* **Задания**
[1] Сколько человек из ста тысяч, согласно фрагменту текста о самоубийствах в Южной Корее, ежегодно сводят счеты с жизнью?
[2] Продолжите фрагмент о самоубийствах в Южной Корее, начав сразу после его последнего предложения.

══ Фрагмент текста ══

Эти одинокие монады прогуливаются в городском пространстве, непрерывно мягко взаимодействуя друг с другом при помощи фотографий, твитов, игр, возникающих на маленьких экранах их телефонов, отлично изолированные и отлично встроенные в бесперебойный интерфейс потока…

В Южной Корее самый высокий уровень само-убийств в мире. <…> Самоубийство здесь – наиболее частая причина смерти людей в возрасте моложе сорока лет. <…> Интересно, что количество самоубийств в Южной Корее удвоилось за последние десять лет. <…> За два поколения условия их жизни определенно улучшились с точки зрения доходов, питания, свободы и возможности путешествовать за рубежом. Но цена этого резкого улучшения состояла в «опустынивании» повседневной жизни, гиперускорении ритмов, крайней индивидуализации судеб и жесточайшей конкуренции на рынке труда…

Высокотехнологичный капитализм, естественно, требует постоянного увеличения производительности и непрерывной интенсификации ритма работы, хотя он же обусловил и впечатляющее повышение уровня жизни, стандартов питания и потребления. <…> Однако нынешнее отчуждение можно назвать адом иного рода. Интенсификация труда, опустынивание ландшафта и виртуализация эмоциональной жизни вместе порождают такую степень одиночества и отчаяния, которой трудно сознательно противостоять. <…> Изоляция, конкуренция, чувство бессмысленности, принуждение и неуспех: двадцать восемь человек из ста тысяч ежегодно сводят счеты с жизнью, и еще многие другие пытаются это сделать.

═══
══ Перечень строк ══

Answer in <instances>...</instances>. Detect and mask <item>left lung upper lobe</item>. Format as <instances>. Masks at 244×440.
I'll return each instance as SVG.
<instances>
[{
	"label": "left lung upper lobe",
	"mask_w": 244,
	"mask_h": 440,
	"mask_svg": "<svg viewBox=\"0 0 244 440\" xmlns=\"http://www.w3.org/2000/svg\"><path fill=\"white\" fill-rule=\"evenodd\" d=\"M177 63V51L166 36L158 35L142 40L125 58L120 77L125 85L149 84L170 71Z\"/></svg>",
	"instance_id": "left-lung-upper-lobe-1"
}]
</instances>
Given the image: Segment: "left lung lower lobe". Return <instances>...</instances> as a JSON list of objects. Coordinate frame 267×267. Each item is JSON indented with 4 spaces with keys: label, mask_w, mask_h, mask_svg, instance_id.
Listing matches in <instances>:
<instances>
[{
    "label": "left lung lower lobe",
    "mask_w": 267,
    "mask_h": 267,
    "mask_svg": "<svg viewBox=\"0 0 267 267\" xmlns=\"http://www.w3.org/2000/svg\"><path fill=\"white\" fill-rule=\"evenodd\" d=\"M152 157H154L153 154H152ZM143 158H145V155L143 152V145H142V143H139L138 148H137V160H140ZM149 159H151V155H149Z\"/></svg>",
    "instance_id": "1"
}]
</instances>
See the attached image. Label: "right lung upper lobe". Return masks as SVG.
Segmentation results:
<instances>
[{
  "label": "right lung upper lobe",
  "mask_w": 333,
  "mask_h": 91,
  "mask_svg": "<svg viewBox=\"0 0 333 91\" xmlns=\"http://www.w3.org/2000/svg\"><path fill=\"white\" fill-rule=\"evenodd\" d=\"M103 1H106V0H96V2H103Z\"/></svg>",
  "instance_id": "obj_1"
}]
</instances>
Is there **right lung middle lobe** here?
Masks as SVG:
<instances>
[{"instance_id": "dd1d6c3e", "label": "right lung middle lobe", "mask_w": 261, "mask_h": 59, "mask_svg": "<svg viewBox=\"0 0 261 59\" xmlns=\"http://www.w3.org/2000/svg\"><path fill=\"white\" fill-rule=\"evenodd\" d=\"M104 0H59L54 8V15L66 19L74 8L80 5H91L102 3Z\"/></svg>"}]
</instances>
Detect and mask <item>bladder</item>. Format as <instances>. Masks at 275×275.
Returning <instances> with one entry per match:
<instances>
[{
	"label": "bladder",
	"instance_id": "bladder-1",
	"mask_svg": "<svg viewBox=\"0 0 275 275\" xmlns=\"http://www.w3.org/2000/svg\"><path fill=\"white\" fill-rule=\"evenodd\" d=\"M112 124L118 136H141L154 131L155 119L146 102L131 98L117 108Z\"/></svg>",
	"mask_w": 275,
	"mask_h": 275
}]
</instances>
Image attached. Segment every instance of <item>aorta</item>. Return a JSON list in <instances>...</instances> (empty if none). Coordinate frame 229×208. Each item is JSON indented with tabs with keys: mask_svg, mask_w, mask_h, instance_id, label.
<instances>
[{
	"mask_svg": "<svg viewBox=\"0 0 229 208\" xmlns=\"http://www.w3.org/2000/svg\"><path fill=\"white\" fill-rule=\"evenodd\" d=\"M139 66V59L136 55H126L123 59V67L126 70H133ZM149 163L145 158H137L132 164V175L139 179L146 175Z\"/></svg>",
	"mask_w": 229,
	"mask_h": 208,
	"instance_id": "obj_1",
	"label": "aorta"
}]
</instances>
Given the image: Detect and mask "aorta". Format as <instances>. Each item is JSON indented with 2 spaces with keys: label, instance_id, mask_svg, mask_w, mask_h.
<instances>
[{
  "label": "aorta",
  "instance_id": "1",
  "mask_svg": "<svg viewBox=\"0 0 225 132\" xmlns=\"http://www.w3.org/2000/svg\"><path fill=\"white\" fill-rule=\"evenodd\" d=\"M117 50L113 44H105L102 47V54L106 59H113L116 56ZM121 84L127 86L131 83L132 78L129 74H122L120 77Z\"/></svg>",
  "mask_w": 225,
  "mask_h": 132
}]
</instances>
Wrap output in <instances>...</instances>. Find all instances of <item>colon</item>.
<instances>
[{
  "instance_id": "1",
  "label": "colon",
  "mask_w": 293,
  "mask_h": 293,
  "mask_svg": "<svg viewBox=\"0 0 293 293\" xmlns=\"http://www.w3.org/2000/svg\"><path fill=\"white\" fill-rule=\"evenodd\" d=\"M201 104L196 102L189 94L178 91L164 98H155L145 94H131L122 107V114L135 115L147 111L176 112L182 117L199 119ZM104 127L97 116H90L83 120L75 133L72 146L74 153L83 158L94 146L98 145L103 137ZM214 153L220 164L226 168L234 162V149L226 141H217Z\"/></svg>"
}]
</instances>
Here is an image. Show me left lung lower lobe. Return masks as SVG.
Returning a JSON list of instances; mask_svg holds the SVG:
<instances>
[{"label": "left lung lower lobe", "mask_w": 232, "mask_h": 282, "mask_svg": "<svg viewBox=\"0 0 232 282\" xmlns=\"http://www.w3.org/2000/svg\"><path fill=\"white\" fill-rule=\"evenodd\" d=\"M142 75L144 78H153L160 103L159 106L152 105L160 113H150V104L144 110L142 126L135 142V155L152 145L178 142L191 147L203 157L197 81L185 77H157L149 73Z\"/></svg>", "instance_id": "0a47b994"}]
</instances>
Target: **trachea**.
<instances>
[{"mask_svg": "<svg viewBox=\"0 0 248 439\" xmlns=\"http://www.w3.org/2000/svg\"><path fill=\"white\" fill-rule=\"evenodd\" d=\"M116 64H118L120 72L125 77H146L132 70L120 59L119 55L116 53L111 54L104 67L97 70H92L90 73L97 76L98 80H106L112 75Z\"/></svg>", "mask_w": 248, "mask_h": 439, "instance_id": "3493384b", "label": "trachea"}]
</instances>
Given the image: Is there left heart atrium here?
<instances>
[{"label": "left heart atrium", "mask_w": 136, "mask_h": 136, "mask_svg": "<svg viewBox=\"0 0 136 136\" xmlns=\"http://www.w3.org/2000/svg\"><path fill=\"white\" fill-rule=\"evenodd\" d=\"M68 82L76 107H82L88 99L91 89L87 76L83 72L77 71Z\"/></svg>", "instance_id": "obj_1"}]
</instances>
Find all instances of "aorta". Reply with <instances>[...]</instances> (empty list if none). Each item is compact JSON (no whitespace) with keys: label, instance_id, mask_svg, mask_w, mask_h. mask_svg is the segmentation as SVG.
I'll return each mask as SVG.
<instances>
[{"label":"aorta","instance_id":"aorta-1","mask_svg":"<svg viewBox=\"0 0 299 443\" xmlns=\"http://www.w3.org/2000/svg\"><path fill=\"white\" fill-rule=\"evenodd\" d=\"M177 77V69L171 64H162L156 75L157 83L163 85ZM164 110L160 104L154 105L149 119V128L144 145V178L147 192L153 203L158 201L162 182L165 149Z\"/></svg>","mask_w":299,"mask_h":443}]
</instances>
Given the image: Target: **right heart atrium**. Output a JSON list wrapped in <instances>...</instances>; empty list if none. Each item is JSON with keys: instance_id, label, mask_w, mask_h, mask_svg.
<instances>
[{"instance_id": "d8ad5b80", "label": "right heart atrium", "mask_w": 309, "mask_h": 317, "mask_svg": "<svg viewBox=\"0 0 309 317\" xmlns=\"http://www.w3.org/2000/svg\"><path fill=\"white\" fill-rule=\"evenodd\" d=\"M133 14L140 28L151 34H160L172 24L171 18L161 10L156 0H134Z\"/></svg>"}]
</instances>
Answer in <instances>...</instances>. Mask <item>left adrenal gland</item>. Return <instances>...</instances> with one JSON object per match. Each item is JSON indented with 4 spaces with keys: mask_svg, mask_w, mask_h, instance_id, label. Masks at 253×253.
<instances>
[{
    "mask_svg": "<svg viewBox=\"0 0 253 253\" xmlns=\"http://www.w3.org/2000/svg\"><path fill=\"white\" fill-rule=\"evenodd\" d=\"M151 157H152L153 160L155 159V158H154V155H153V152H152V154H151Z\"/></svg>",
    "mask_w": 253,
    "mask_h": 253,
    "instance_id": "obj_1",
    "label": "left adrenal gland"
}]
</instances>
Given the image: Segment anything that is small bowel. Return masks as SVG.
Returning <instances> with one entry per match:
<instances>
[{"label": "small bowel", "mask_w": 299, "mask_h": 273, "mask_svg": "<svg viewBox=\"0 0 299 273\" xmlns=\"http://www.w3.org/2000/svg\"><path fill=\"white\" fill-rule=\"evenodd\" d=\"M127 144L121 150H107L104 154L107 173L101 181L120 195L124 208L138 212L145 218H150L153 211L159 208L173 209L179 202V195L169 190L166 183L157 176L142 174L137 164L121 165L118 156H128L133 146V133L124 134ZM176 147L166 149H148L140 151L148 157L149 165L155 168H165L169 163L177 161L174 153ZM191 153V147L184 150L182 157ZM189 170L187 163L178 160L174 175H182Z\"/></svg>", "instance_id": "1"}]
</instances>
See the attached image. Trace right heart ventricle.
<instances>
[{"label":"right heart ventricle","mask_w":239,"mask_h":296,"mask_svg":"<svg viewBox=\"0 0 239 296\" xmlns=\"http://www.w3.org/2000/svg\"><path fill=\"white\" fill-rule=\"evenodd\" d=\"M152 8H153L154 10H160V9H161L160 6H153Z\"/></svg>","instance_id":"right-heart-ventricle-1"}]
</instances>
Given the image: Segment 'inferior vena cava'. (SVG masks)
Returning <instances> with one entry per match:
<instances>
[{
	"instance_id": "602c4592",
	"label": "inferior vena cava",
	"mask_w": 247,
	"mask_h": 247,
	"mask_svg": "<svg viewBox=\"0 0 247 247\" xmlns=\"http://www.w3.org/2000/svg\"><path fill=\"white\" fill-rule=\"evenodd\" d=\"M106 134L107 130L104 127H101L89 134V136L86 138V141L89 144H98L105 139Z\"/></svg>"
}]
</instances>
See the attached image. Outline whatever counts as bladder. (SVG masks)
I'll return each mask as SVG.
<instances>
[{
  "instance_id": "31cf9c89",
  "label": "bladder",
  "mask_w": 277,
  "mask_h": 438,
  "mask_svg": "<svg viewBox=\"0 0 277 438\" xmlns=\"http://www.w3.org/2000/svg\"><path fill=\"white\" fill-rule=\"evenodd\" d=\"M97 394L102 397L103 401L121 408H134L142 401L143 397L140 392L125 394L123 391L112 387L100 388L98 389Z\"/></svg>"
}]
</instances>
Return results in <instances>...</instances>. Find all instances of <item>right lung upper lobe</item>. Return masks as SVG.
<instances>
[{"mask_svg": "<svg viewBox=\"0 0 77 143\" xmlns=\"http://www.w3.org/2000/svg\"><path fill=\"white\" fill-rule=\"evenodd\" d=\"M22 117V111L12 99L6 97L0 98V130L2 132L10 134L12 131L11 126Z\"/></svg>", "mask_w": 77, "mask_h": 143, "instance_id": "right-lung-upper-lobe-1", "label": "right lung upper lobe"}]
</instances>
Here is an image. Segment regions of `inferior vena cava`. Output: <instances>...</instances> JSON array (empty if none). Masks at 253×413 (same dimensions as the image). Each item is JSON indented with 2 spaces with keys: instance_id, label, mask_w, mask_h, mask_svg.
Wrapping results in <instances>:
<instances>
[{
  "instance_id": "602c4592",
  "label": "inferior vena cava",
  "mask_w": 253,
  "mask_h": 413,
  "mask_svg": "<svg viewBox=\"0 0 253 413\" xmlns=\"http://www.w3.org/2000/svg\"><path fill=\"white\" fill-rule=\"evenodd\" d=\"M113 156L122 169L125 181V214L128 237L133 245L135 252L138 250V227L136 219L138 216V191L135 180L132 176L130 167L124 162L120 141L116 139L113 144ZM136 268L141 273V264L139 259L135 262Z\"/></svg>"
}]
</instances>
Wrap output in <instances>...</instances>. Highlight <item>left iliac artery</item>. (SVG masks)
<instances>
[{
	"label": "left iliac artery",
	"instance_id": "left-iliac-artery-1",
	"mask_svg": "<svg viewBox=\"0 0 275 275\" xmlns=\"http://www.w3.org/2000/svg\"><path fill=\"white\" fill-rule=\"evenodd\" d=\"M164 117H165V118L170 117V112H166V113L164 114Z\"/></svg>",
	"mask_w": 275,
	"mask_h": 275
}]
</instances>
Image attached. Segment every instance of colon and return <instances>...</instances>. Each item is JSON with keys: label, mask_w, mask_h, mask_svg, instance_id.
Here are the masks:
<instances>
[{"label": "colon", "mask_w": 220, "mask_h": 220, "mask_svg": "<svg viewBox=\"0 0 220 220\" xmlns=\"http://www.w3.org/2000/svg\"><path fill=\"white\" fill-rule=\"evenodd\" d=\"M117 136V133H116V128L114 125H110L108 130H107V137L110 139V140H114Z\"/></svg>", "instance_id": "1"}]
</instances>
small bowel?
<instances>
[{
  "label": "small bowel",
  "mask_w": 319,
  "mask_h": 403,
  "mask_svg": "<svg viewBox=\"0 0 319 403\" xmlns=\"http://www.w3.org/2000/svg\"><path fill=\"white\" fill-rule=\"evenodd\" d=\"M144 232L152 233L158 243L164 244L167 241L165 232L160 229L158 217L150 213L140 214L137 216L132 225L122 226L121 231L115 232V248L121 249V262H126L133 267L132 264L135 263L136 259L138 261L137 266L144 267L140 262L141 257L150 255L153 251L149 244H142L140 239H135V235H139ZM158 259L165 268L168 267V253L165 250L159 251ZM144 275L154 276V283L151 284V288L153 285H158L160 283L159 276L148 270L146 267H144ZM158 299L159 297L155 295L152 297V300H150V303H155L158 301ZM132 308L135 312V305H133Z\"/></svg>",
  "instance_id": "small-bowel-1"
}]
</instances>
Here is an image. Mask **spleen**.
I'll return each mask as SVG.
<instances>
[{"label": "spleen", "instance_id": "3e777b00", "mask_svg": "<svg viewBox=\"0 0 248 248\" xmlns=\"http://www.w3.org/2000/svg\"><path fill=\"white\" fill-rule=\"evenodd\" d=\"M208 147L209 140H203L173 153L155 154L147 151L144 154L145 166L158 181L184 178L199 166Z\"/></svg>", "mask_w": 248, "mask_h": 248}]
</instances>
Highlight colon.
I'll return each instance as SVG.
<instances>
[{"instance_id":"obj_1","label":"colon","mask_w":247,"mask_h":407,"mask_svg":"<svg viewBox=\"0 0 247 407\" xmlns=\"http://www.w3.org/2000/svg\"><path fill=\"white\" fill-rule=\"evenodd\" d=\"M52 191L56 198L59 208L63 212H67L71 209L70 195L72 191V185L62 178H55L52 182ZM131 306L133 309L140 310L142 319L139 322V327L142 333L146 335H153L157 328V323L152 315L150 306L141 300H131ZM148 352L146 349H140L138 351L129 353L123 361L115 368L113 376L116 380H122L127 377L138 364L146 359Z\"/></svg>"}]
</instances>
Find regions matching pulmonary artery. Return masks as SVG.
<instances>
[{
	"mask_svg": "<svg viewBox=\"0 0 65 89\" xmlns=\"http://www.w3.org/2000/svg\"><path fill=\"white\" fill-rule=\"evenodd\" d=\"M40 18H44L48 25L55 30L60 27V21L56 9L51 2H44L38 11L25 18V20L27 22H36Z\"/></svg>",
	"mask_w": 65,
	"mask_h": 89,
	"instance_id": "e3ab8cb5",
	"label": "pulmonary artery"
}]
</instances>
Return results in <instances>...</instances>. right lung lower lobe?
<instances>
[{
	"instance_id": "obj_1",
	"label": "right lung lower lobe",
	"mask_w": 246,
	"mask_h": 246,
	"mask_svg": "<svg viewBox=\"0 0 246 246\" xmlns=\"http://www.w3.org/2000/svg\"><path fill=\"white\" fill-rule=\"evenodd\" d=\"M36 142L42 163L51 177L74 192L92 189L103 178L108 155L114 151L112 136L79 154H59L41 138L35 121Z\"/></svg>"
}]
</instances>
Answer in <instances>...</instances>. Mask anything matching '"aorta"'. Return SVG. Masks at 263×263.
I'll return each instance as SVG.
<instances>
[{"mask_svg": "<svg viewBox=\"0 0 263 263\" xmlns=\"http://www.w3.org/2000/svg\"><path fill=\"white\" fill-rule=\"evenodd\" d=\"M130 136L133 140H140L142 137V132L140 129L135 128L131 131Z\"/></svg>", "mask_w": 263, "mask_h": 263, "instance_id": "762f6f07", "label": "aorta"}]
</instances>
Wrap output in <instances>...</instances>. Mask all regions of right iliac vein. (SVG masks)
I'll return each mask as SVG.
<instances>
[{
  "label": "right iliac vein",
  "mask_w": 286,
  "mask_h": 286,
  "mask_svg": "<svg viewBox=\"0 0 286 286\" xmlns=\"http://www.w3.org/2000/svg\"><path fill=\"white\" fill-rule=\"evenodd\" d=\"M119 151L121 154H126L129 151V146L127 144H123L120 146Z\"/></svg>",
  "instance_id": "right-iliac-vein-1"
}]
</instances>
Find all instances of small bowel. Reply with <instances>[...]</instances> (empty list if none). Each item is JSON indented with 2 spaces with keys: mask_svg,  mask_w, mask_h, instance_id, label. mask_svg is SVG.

═══

* **Ответы по заданиям**
[1] Двадцать восемь человек из ста тысяч.

[2]
Поскольку самоубийство можно считать главным признаком антропологической мутации, связанной с цифровой трансформацией и прекаризацией, то неудивительно, что Южная Корея лидирует по количеству самоубийств на душу населения4.

Тот портрет Южной Кореи, который рисует Берарди, как будто подражает образцовому и непревзойденному за последние десятилетия знаменитому портрету Лос-Анджелеса в «Америке» Бодрийяра как гиперреалистичного ада. Удобнее всего было бы отмахнуться от этого жанра портретов как от претенциозных псевдоинтеллектуальных экзерсисов европейских постмодернистов, использующих чужую страну или город как экран, на который они проецируют свои мрачные антиутопии. Несмотря на все пре-увеличения, в них есть доля истины, а точнее говоря, если перефразировать широко известный афоризм Адорно о психоанализе, в бодрийяровском портрете Лос-Анджелеса нет ничего истинного, кроме преувеличений. И то же самое справедливо в отношении впечатлений Барарди от Сеула: в них содержится образ места, лишенного истории, лишенного мира (worldless). Бадью заметил на этот счет, что мы живем в социальном пространстве, которое все больше воспринимается как безмирное. Даже антисемитизм нацистов, несмотря на его отвратительность, открывал мир: он описывал его как критическую ситуацию, постулируя наличие врага – «еврейского заговора»: он формулировал цель и средства к ее достижению. Нацизм разоблачал реальность таким образом, который позволял ее субъектам обрести глобальную «когнитивную карту», включавшую пространство для их осознанного участия. Возможно, именно здесь следует искать одну из главных опасностей капитализма: хотя он глобален и охватывает весь мир, он поддерживает, строго говоря, безмирную идеологическую констелляцию, лишая большинство людей какой-либо значимой когнитивной карты. Капитализм – это первый общественно-экономический строй, который де-тотализирует значение: он не глобален на уровне значения. В конце концов, не существует глобального «капиталистического мировоззрения», нет собственно «капиталистической цивилизации»: основной урок глобализации как раз в том и состоит, что капитализм может приспособиться ко всякой цивилизации, от христианской до индуистской или буддистской, от западной до восточной. Глобальное измерение капитализма может быть сформулировано лишь на уровне истины-без-значения, как Реальное глобального рыночного механизма.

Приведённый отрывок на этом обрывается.